──────── Source data

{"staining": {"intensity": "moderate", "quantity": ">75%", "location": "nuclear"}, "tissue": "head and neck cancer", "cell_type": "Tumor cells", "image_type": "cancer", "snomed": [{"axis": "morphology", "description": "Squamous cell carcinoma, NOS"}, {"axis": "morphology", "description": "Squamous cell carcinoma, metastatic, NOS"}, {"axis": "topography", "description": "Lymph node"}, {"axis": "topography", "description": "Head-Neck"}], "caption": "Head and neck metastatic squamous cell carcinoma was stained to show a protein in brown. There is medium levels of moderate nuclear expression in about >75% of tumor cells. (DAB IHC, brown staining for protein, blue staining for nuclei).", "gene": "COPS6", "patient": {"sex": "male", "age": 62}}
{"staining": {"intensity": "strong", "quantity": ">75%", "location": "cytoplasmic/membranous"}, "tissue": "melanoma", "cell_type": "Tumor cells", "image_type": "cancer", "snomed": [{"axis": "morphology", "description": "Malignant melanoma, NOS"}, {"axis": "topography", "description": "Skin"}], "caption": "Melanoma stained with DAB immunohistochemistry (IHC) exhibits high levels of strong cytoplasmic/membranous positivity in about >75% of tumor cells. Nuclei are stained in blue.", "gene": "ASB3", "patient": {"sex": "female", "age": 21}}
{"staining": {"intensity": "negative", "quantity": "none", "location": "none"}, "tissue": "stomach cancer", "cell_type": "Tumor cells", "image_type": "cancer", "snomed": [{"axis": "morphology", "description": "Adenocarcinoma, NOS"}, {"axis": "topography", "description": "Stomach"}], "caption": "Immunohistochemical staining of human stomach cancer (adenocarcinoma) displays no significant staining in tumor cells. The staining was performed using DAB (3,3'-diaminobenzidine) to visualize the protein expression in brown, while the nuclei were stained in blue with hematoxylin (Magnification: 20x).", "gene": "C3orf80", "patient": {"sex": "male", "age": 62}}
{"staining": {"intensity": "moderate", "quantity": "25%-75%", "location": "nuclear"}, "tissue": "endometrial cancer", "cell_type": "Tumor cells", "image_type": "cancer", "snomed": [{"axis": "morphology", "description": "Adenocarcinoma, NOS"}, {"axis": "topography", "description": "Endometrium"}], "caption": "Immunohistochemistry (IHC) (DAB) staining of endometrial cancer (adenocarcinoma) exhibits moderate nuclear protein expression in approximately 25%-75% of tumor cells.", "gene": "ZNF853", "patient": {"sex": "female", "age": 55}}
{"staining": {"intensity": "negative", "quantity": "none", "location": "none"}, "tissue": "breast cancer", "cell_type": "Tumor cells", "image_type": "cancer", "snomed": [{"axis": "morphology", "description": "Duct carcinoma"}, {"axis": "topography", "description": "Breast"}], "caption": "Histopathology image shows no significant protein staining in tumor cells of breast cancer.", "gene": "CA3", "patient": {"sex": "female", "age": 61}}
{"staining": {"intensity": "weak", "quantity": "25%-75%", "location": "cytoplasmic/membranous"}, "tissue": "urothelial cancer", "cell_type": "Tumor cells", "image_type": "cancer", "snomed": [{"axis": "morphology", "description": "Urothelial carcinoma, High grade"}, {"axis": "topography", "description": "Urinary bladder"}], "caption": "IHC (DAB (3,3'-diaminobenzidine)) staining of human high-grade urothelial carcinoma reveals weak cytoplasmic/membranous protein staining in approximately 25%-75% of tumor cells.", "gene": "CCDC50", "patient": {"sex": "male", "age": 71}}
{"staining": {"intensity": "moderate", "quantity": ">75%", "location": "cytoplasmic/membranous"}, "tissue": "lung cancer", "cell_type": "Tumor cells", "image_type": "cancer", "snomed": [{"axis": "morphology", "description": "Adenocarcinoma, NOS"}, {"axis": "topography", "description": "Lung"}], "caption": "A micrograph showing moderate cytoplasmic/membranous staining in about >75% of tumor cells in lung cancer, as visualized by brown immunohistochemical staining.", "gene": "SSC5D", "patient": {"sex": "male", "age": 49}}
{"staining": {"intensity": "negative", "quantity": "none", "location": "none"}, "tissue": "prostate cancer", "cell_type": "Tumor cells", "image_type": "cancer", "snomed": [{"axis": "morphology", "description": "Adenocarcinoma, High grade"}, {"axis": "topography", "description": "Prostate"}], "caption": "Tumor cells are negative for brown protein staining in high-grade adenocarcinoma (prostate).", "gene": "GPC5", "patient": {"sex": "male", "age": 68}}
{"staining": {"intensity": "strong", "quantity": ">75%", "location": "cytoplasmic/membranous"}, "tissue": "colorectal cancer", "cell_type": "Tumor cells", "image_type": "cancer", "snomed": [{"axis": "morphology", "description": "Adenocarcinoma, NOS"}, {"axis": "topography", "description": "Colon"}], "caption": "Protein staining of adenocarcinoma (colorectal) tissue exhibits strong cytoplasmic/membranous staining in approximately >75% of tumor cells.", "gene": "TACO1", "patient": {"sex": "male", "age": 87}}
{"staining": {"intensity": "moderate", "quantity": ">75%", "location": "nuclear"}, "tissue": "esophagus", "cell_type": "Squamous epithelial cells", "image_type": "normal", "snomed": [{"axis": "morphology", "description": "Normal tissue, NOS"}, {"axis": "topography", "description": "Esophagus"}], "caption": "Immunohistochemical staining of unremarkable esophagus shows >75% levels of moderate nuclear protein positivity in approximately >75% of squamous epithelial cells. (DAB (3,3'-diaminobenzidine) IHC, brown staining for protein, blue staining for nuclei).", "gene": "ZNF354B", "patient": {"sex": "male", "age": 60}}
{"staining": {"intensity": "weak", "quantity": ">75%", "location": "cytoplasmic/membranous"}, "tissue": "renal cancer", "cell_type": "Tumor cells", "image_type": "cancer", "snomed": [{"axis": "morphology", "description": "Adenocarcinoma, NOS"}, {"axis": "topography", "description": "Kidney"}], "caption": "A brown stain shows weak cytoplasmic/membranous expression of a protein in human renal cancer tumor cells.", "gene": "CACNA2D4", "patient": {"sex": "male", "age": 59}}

────────────────

- _Assigned task_: Copy out only the lines of the records above from the one with "of human stomach" through the one with "(DAB (3,3'-diaminobenzidine)) staining", exactly as they stand, both included.

- _Written answer_:
{"staining": {"intensity": "negative", "quantity": "none", "location": "none"}, "tissue": "stomach cancer", "cell_type": "Tumor cells", "image_type": "cancer", "snomed": [{"axis": "morphology", "description": "Adenocarcinoma, NOS"}, {"axis": "topography", "description": "Stomach"}], "caption": "Immunohistochemical staining of human stomach cancer (adenocarcinoma) displays no significant staining in tumor cells. The staining was performed using DAB (3,3'-diaminobenzidine) to visualize the protein expression in brown, while the nuclei were stained in blue with hematoxylin (Magnification: 20x).", "gene": "C3orf80", "patient": {"sex": "male", "age": 62}}
{"staining": {"intensity": "moderate", "quantity": "25%-75%", "location": "nuclear"}, "tissue": "endometrial cancer", "cell_type": "Tumor cells", "image_type": "cancer", "snomed": [{"axis": "morphology", "description": "Adenocarcinoma, NOS"}, {"axis": "topography", "description": "Endometrium"}], "caption": "Immunohistochemistry (IHC) (DAB) staining of endometrial cancer (adenocarcinoma) exhibits moderate nuclear protein expression in approximately 25%-75% of tumor cells.", "gene": "ZNF853", "patient": {"sex": "female", "age": 55}}
{"staining": {"intensity": "negative", "quantity": "none", "location": "none"}, "tissue": "breast cancer", "cell_type": "Tumor cells", "image_type": "cancer", "snomed": [{"axis": "morphology", "description": "Duct carcinoma"}, {"axis": "topography", "description": "Breast"}], "caption": "Histopathology image shows no significant protein staining in tumor cells of breast cancer.", "gene": "CA3", "patient": {"sex": "female", "age": 61}}
{"staining": {"intensity": "weak", "quantity": "25%-75%", "location": "cytoplasmic/membranous"}, "tissue": "urothelial cancer", "cell_type": "Tumor cells", "image_type": "cancer", "snomed": [{"axis": "morphology", "description": "Urothelial carcinoma, High grade"}, {"axis": "topography", "description": "Urinary bladder"}], "caption": "IHC (DAB (3,3'-diaminobenzidine)) staining of human high-grade urothelial carcinoma reveals weak cytoplasmic/membranous protein staining in approximately 25%-75% of tumor cells.", "gene": "CCDC50", "patient": {"sex": "male", "age": 71}}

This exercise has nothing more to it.